● What is expected:
Rewrite all of the material below, swapping "pixels" for "px" wherever it appears and leaving everything else unchanged.

● Dataset records:
--

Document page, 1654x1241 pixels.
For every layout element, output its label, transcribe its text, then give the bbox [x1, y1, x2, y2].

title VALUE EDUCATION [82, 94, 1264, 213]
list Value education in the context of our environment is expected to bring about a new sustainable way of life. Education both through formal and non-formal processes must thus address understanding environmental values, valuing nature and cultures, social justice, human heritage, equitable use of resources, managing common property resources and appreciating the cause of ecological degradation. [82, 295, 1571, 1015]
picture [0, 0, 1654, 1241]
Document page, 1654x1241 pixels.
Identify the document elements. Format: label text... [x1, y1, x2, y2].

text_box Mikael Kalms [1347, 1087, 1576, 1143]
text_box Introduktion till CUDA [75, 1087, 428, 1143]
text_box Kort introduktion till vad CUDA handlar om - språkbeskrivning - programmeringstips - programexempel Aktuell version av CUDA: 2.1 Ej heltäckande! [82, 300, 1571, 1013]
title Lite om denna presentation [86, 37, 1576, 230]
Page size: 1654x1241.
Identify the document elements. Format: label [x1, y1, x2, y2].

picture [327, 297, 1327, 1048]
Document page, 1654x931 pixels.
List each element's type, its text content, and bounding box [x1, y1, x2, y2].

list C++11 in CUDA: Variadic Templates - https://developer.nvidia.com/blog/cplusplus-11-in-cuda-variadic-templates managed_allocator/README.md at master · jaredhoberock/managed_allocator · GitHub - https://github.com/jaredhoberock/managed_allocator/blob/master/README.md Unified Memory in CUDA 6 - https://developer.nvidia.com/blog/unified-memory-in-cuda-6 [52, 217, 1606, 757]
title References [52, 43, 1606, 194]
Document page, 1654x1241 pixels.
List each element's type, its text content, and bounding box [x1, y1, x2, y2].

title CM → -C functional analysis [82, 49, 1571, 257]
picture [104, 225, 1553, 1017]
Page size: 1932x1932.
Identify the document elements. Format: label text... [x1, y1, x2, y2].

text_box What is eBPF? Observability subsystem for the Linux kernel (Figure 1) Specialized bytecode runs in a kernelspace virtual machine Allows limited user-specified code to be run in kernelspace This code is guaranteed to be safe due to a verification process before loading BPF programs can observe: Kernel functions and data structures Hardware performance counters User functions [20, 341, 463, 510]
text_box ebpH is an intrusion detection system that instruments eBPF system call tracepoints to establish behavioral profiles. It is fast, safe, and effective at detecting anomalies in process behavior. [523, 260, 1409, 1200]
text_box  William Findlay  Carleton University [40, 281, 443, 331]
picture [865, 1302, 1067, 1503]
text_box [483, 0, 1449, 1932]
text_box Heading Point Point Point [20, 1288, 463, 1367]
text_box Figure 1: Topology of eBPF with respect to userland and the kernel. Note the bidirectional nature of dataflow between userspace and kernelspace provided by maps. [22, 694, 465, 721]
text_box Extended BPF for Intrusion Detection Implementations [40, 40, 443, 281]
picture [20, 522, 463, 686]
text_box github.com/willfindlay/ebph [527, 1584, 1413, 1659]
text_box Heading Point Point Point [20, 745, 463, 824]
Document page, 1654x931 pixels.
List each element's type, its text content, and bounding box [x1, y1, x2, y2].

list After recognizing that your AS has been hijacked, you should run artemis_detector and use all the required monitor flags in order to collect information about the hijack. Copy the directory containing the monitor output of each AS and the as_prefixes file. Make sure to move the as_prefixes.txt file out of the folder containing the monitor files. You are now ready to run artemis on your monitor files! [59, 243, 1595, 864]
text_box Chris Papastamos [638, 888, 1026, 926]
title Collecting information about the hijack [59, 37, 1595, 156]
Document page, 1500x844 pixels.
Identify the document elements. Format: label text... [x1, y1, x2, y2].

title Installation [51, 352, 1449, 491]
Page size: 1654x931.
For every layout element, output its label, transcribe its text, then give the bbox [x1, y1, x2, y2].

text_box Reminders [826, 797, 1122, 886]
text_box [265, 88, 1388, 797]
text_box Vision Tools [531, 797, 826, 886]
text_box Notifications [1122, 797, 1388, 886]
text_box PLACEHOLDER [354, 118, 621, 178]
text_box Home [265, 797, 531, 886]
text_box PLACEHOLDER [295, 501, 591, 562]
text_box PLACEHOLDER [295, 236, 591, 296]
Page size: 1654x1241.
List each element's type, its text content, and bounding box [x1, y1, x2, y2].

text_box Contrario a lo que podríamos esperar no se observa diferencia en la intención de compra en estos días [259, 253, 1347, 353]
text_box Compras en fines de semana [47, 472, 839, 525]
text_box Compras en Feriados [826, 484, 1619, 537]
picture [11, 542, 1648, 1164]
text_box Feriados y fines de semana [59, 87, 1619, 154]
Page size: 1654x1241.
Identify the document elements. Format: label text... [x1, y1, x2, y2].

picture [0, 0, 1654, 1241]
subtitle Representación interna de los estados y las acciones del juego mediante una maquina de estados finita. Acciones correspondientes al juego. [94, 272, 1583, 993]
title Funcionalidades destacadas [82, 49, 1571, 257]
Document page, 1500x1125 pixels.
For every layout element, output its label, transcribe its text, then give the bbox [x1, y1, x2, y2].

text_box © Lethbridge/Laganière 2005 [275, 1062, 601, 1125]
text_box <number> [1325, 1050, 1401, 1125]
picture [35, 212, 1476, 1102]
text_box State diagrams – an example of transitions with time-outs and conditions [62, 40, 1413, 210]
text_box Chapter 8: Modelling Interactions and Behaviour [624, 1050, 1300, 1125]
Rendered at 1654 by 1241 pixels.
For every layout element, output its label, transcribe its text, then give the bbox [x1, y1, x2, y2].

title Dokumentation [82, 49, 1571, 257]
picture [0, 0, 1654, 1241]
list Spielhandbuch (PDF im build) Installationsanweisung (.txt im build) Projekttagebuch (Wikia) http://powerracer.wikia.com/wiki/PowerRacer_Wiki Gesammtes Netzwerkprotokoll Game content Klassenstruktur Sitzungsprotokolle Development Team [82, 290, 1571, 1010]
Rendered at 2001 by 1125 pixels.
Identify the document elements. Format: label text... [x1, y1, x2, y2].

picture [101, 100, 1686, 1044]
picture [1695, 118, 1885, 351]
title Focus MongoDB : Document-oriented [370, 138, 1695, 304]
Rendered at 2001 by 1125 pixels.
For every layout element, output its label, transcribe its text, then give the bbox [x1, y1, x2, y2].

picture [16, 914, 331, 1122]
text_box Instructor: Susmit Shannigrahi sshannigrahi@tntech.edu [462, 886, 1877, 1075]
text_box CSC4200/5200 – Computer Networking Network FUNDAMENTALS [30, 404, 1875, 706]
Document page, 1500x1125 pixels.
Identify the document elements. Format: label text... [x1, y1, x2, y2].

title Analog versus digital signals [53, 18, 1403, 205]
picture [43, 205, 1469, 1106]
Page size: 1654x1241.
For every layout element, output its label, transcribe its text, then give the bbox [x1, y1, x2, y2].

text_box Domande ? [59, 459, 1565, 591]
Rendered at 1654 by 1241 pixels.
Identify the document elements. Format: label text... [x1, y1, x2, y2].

--

● Exercise response:
Document page, 1654x1241 px.
For every layout element, output its label, transcribe its text, then give the bbox [x1, y1, x2, y2].

title VALUE EDUCATION [82, 94, 1264, 213]
list Value education in the context of our environment is expected to bring about a new sustainable way of life. Education both through formal and non-formal processes must thus address understanding environmental values, valuing nature and cultures, social justice, human heritage, equitable use of resources, managing common property resources and appreciating the cause of ecological degradation. [82, 295, 1571, 1015]
picture [0, 0, 1654, 1241]
Document page, 1654x1241 px.
Identify the document elements. Format: label text... [x1, y1, x2, y2].

text_box Mikael Kalms [1347, 1087, 1576, 1143]
text_box Introduktion till CUDA [75, 1087, 428, 1143]
text_box Kort introduktion till vad CUDA handlar om - språkbeskrivning - programmeringstips - programexempel Aktuell version av CUDA: 2.1 Ej heltäckande! [82, 300, 1571, 1013]
title Lite om denna presentation [86, 37, 1576, 230]
Page size: 1654x1241.
Identify the document elements. Format: label [x1, y1, x2, y2].

picture [327, 297, 1327, 1048]
Document page, 1654x931 px.
List each element's type, its text content, and bounding box [x1, y1, x2, y2].

list C++11 in CUDA: Variadic Templates - https://developer.nvidia.com/blog/cplusplus-11-in-cuda-variadic-templates managed_allocator/README.md at master · jaredhoberock/managed_allocator · GitHub - https://github.com/jaredhoberock/managed_allocator/blob/master/README.md Unified Memory in CUDA 6 - https://developer.nvidia.com/blog/unified-memory-in-cuda-6 [52, 217, 1606, 757]
title References [52, 43, 1606, 194]
Document page, 1654x1241 px.
List each element's type, its text content, and bounding box [x1, y1, x2, y2].

title CM → -C functional analysis [82, 49, 1571, 257]
picture [104, 225, 1553, 1017]
Page size: 1932x1932.
Identify the document elements. Format: label text... [x1, y1, x2, y2].

text_box What is eBPF? Observability subsystem for the Linux kernel (Figure 1) Specialized bytecode runs in a kernelspace virtual machine Allows limited user-specified code to be run in kernelspace This code is guaranteed to be safe due to a verification process before loading BPF programs can observe: Kernel functions and data structures Hardware performance counters User functions [20, 341, 463, 510]
text_box ebpH is an intrusion detection system that instruments eBPF system call tracepoints to establish behavioral profiles. It is fast, safe, and effective at detecting anomalies in process behavior. [523, 260, 1409, 1200]
text_box  William Findlay  Carleton University [40, 281, 443, 331]
picture [865, 1302, 1067, 1503]
text_box [483, 0, 1449, 1932]
text_box Heading Point Point Point [20, 1288, 463, 1367]
text_box Figure 1: Topology of eBPF with respect to userland and the kernel. Note the bidirectional nature of dataflow between userspace and kernelspace provided by maps. [22, 694, 465, 721]
text_box Extended BPF for Intrusion Detection Implementations [40, 40, 443, 281]
picture [20, 522, 463, 686]
text_box github.com/willfindlay/ebph [527, 1584, 1413, 1659]
text_box Heading Point Point Point [20, 745, 463, 824]
Document page, 1654x931 px.
List each element's type, its text content, and bounding box [x1, y1, x2, y2].

list After recognizing that your AS has been hijacked, you should run artemis_detector and use all the required monitor flags in order to collect information about the hijack. Copy the directory containing the monitor output of each AS and the as_prefixes file. Make sure to move the as_prefixes.txt file out of the folder containing the monitor files. You are now ready to run artemis on your monitor files! [59, 243, 1595, 864]
text_box Chris Papastamos [638, 888, 1026, 926]
title Collecting information about the hijack [59, 37, 1595, 156]
Document page, 1500x844 px.
Identify the document elements. Format: label text... [x1, y1, x2, y2].

title Installation [51, 352, 1449, 491]
Page size: 1654x931.
For every layout element, output its label, transcribe its text, then give the bbox [x1, y1, x2, y2].

text_box Reminders [826, 797, 1122, 886]
text_box [265, 88, 1388, 797]
text_box Vision Tools [531, 797, 826, 886]
text_box Notifications [1122, 797, 1388, 886]
text_box PLACEHOLDER [354, 118, 621, 178]
text_box Home [265, 797, 531, 886]
text_box PLACEHOLDER [295, 501, 591, 562]
text_box PLACEHOLDER [295, 236, 591, 296]
Page size: 1654x1241.
List each element's type, its text content, and bounding box [x1, y1, x2, y2].

text_box Contrario a lo que podríamos esperar no se observa diferencia en la intención de compra en estos días [259, 253, 1347, 353]
text_box Compras en fines de semana [47, 472, 839, 525]
text_box Compras en Feriados [826, 484, 1619, 537]
picture [11, 542, 1648, 1164]
text_box Feriados y fines de semana [59, 87, 1619, 154]
Page size: 1654x1241.
Identify the document elements. Format: label text... [x1, y1, x2, y2].

picture [0, 0, 1654, 1241]
subtitle Representación interna de los estados y las acciones del juego mediante una maquina de estados finita. Acciones correspondientes al juego. [94, 272, 1583, 993]
title Funcionalidades destacadas [82, 49, 1571, 257]
Document page, 1500x1125 px.
For every layout element, output its label, transcribe its text, then give the bbox [x1, y1, x2, y2].

text_box © Lethbridge/Laganière 2005 [275, 1062, 601, 1125]
text_box <number> [1325, 1050, 1401, 1125]
picture [35, 212, 1476, 1102]
text_box State diagrams – an example of transitions with time-outs and conditions [62, 40, 1413, 210]
text_box Chapter 8: Modelling Interactions and Behaviour [624, 1050, 1300, 1125]
Rendered at 1654 by 1241 px.
For every layout element, output its label, transcribe its text, then give the bbox [x1, y1, x2, y2].

title Dokumentation [82, 49, 1571, 257]
picture [0, 0, 1654, 1241]
list Spielhandbuch (PDF im build) Installationsanweisung (.txt im build) Projekttagebuch (Wikia) http://powerracer.wikia.com/wiki/PowerRacer_Wiki Gesammtes Netzwerkprotokoll Game content Klassenstruktur Sitzungsprotokolle Development Team [82, 290, 1571, 1010]
Rendered at 2001 by 1125 px.
Identify the document elements. Format: label text... [x1, y1, x2, y2].

picture [101, 100, 1686, 1044]
picture [1695, 118, 1885, 351]
title Focus MongoDB : Document-oriented [370, 138, 1695, 304]
Rendered at 2001 by 1125 px.
For every layout element, output its label, transcribe its text, then give the bbox [x1, y1, x2, y2].

picture [16, 914, 331, 1122]
text_box Instructor: Susmit Shannigrahi sshannigrahi@tntech.edu [462, 886, 1877, 1075]
text_box CSC4200/5200 – Computer Networking Network FUNDAMENTALS [30, 404, 1875, 706]
Document page, 1500x1125 px.
Identify the document elements. Format: label text... [x1, y1, x2, y2].

title Analog versus digital signals [53, 18, 1403, 205]
picture [43, 205, 1469, 1106]
Page size: 1654x1241.
For every layout element, output its label, transcribe its text, then give the bbox [x1, y1, x2, y2].

text_box Domande ? [59, 459, 1565, 591]
Rendered at 1654 by 1241 px.
Identify the document elements. Format: label text... [x1, y1, x2, y2].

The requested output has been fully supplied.